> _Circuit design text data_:
*** Begin section ***
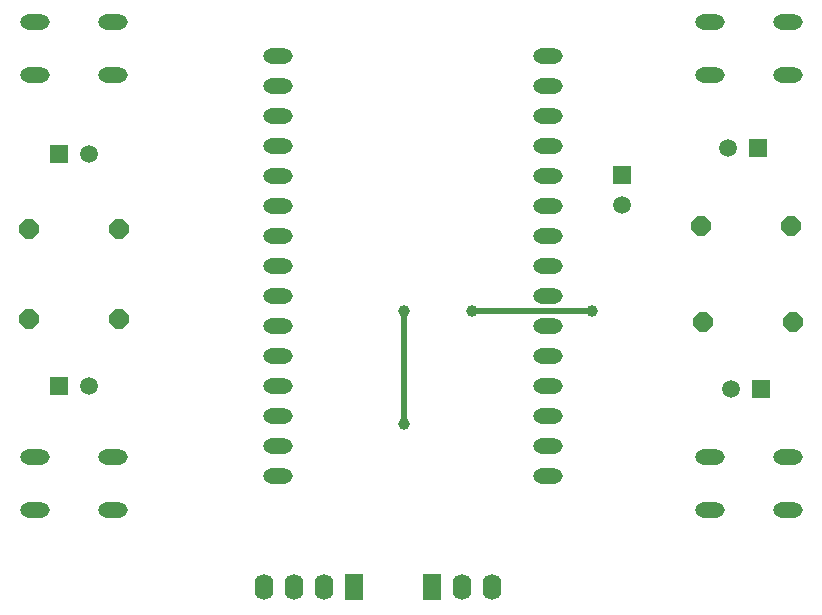
<source format=gbr>
G04 --- HEADER BEGIN --- *
G04 #@! TF.GenerationSoftware,LibrePCB,LibrePCB,0.1.6*
G04 #@! TF.CreationDate,2022-09-15T14:24:33*
G04 #@! TF.ProjectId,D&D Alerter,e525b3f6-46db-4784-bcd4-d1e7e9f5ff90,v1*
G04 #@! TF.Part,Single*
G04 #@! TF.SameCoordinates*
G04 #@! TF.FileFunction,Copper,L1,Top*
G04 #@! TF.FilePolarity,Positive*
%FSLAX66Y66*%
%MOMM*%
G01*
G75*
G04 --- HEADER END --- *
G04 --- APERTURE LIST BEGIN --- *
G04 #@! TA.AperFunction,ComponentPad*
%ADD10O,1.587X2.19*%
%ADD11R,1.587X2.19*%
%ADD12C,1.5*%
%ADD13R,1.5X1.5*%
%ADD14O,2.5X1.3*%
%AMROTATEDOCTAGON15*4,1,8,0.8128,0.336673,0.336673,0.8128,-0.336673,0.8128,-0.8128,0.336673,-0.8128,-0.336673,-0.336673,-0.8128,0.336673,-0.8128,0.8128,-0.336673,0.8128,0.336673,0.0*%
%ADD15ROTATEDOCTAGON15*%
G04 #@! TA.AperFunction,ViaPad*
%ADD16C,1.0*%
G04 #@! TA.AperFunction,Conductor*
%ADD17C,0.5*%
G04 #@! TD*
G04 --- APERTURE LIST END --- *
G04 --- BOARD BEGIN --- *
D10*
G04 #@! TO.N,SDA*
G04 #@! TO.C,J1*
G04 #@! TO.P,J1,2,2*
X-7429596Y-27121428D03*
D11*
G04 #@! TO.N,VCC*
G04 #@! TO.P,J1,1,1*
X-4889596Y-27121428D03*
D10*
G04 #@! TO.N,GND*
G04 #@! TO.P,J1,4,4*
X-12509596Y-27121428D03*
G04 #@! TO.N,SCL*
G04 #@! TO.P,J1,3,3*
X-9969596Y-27121428D03*
D12*
G04 #@! TO.N,GND*
G04 #@! TO.C,C4*
G04 #@! TO.P,C4,-,-*
X27067224Y-10404236D03*
D13*
G04 #@! TO.N,N4*
G04 #@! TO.P,C4,+,+*
X29567224Y-10404236D03*
D12*
G04 #@! TO.N,GND*
G04 #@! TO.C,C2*
G04 #@! TO.P,C2,-,-*
X-27325000Y-10160000D03*
D13*
G04 #@! TO.N,N2*
G04 #@! TO.P,C2,+,+*
X-29825000Y-10160000D03*
D14*
G04 #@! TO.N,GND*
G04 #@! TO.C,S3*
G04 #@! TO.P,S3,1,1*
X31875000Y20665000D03*
G04 #@! TO.N,N3*
G04 #@! TO.P,S3,2,2*
X31875000Y16165000D03*
G04 #@! TO.P,S3,3,2*
X25275000Y16165000D03*
G04 #@! TO.N,GND*
G04 #@! TO.P,S3,4,1*
X25275000Y20665000D03*
G04 #@! TO.C,S4*
G04 #@! TO.P,S4,1,1*
X31875000Y-16165000D03*
G04 #@! TO.N,N4*
G04 #@! TO.P,S4,2,2*
X31875000Y-20665000D03*
G04 #@! TO.P,S4,3,2*
X25275000Y-20665000D03*
G04 #@! TO.N,GND*
G04 #@! TO.P,S4,4,1*
X25275000Y-16165000D03*
D15*
G04 #@! TO.N,BUTTONS*
G04 #@! TO.C,R4*
G04 #@! TO.P,R4,2,2*
X24693986Y-4683548D03*
G04 #@! TO.N,N4*
G04 #@! TO.P,R4,1,1*
X32313986Y-4683548D03*
D11*
G04 #@! TO.N,VCC*
G04 #@! TO.C,J2*
G04 #@! TO.P,J2,1,1*
X1714994Y-27195512D03*
D10*
G04 #@! TO.N,GND*
G04 #@! TO.P,J2,3,3*
X6794994Y-27195512D03*
G04 #@! TO.N,PIXELS*
G04 #@! TO.P,J2,2,2*
X4254994Y-27195512D03*
D15*
G04 #@! TO.N,BUTTONS*
G04 #@! TO.C,R3*
G04 #@! TO.P,R3,2,2*
X24463464Y3376838D03*
G04 #@! TO.N,N3*
G04 #@! TO.P,R3,1,1*
X32083464Y3376838D03*
D14*
G04 #@! TO.N,GND*
G04 #@! TO.C,S1*
G04 #@! TO.P,S1,1,1*
X-25275000Y20665000D03*
G04 #@! TO.N,N1*
G04 #@! TO.P,S1,2,2*
X-25275000Y16165000D03*
G04 #@! TO.P,S1,3,2*
X-31875000Y16165000D03*
G04 #@! TO.N,GND*
G04 #@! TO.P,S1,4,1*
X-31875000Y20665000D03*
D12*
G04 #@! TO.C,C3*
G04 #@! TO.P,C3,-,-*
X26807738Y9980182D03*
D13*
G04 #@! TO.N,N3*
G04 #@! TO.P,C3,+,+*
X29307738Y9980182D03*
D12*
G04 #@! TO.N,GND*
G04 #@! TO.C,C5*
G04 #@! TO.P,C5,-,-*
X17777216Y5181868D03*
D13*
G04 #@! TO.N,VCC_3V3*
G04 #@! TO.P,C5,+,+*
X17777216Y7681868D03*
D14*
G04 #@! TO.N,N/C*
G04 #@! TO.C,U1*
G04 #@! TO.P,U1,3,TX*
X-11350000Y12730000D03*
G04 #@! TO.N,VCC_3V3*
G04 #@! TO.P,U1,10,3V3*
X-11350000Y-5050000D03*
G04 #@! TO.P,U1,28,RST*
X11510000Y12730000D03*
G04 #@! TO.P,U1,26,3V3*
X11510000Y7650000D03*
G04 #@! TO.N,N/C*
G04 #@! TO.P,U1,8,D5*
X-11350000Y30000D03*
G04 #@! TO.P,U1,6,D7*
X-11350000Y5110000D03*
G04 #@! TO.P,U1,24,CLK*
X11510000Y2570000D03*
G04 #@! TO.P,U1,23,SDO*
X11510000Y30000D03*
G04 #@! TO.P,U1,5,D8*
X-11350000Y7650000D03*
G04 #@! TO.N,BUTTONS*
G04 #@! TO.P,U1,11,D4*
X-11350000Y-7590000D03*
G04 #@! TO.N,N/C*
G04 #@! TO.P,U1,20,SD2*
X11510000Y-7590000D03*
G04 #@! TO.P,U1,16,A0*
X11510000Y-17750000D03*
G04 #@! TO.P,U1,27,EN*
X11510000Y10190000D03*
G04 #@! TO.N,GND*
G04 #@! TO.P,U1,25,GND*
X11510000Y5110000D03*
G04 #@! TO.N,SCL*
G04 #@! TO.P,U1,14,D1*
X-11350000Y-15210000D03*
G04 #@! TO.N,VCC*
G04 #@! TO.P,U1,30,Vin*
X11510000Y17810000D03*
G04 #@! TO.N,N/C*
G04 #@! TO.P,U1,18*
X11510000Y-12670000D03*
G04 #@! TO.N,GND*
G04 #@! TO.P,U1,2,GND*
X-11350000Y15270000D03*
G04 #@! TO.N,N/C*
G04 #@! TO.P,U1,21,SD1*
X11510000Y-5050000D03*
G04 #@! TO.P,U1,22,CMD*
X11510000Y-2510000D03*
G04 #@! TO.N,GND*
G04 #@! TO.P,U1,29,GND*
X11510000Y15270000D03*
G04 #@! TO.N,N/C*
G04 #@! TO.P,U1,17*
X11510000Y-15210000D03*
G04 #@! TO.N,SDA*
G04 #@! TO.P,U1,13,D2*
X-11350000Y-12670000D03*
G04 #@! TO.N,VCC_3V3*
G04 #@! TO.P,U1,1,3V3*
X-11350000Y17810000D03*
G04 #@! TO.N,N/C*
G04 #@! TO.P,U1,15,D0*
X-11350000Y-17750000D03*
G04 #@! TO.P,U1,4,RX*
X-11350000Y10190000D03*
G04 #@! TO.P,U1,19,SD3*
X11510000Y-10130000D03*
G04 #@! TO.N,GND*
G04 #@! TO.P,U1,9,GND*
X-11350000Y-2510000D03*
G04 #@! TO.N,N/C*
G04 #@! TO.P,U1,7,D6*
X-11350000Y2570000D03*
G04 #@! TO.N,PIXELS*
G04 #@! TO.P,U1,12,D3*
X-11350000Y-10130000D03*
D15*
G04 #@! TO.N,BUTTONS*
G04 #@! TO.C,R1*
G04 #@! TO.P,R1,2,2*
X-24765000Y3175000D03*
G04 #@! TO.N,N1*
G04 #@! TO.P,R1,1,1*
X-32385000Y3175000D03*
G04 #@! TO.N,BUTTONS*
G04 #@! TO.C,R2*
G04 #@! TO.P,R2,2,2*
X-24765000Y-4445000D03*
G04 #@! TO.N,N2*
G04 #@! TO.P,R2,1,1*
X-32385000Y-4445000D03*
D12*
G04 #@! TO.N,GND*
G04 #@! TO.C,C1*
G04 #@! TO.P,C1,-,-*
X-27325000Y9525000D03*
D13*
G04 #@! TO.N,N1*
G04 #@! TO.P,C1,+,+*
X-29825000Y9525000D03*
D14*
G04 #@! TO.N,GND*
G04 #@! TO.C,S2*
G04 #@! TO.P,S2,1,1*
X-25275000Y-16165000D03*
G04 #@! TO.N,N2*
G04 #@! TO.P,S2,2,2*
X-25275000Y-20665000D03*
G04 #@! TO.P,S2,3,2*
X-31875000Y-20665000D03*
G04 #@! TO.N,GND*
G04 #@! TO.P,S2,4,1*
X-31875000Y-16165000D03*
D16*
G04 #@! TD.C*
G04 #@! TD.P*
G04 #@! TO.N,VCC*
X-635000Y-3810000D03*
X-635000Y-13335000D03*
D17*
X-635000Y-13335000D02*
X-635000Y-3810000D01*
D16*
G04 #@! TO.N,BUTTONS*
X5080000Y-3810000D03*
X15240000Y-3810000D03*
D17*
X15240000Y-3810000D02*
X5080000Y-3810000D01*
G04 --- BOARD END --- *
G04 #@! TF.MD5,f5e3e1ab99f2ef79009bc1e905e2e6d4*
M02*

</source>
*** End section ***
Find each line in the data above with the word "APERTURE", then copy it.

> _ANSWER TO THE PROBLEM_:
G04 --- APERTURE LIST BEGIN --- *
G04 --- APERTURE LIST END --- *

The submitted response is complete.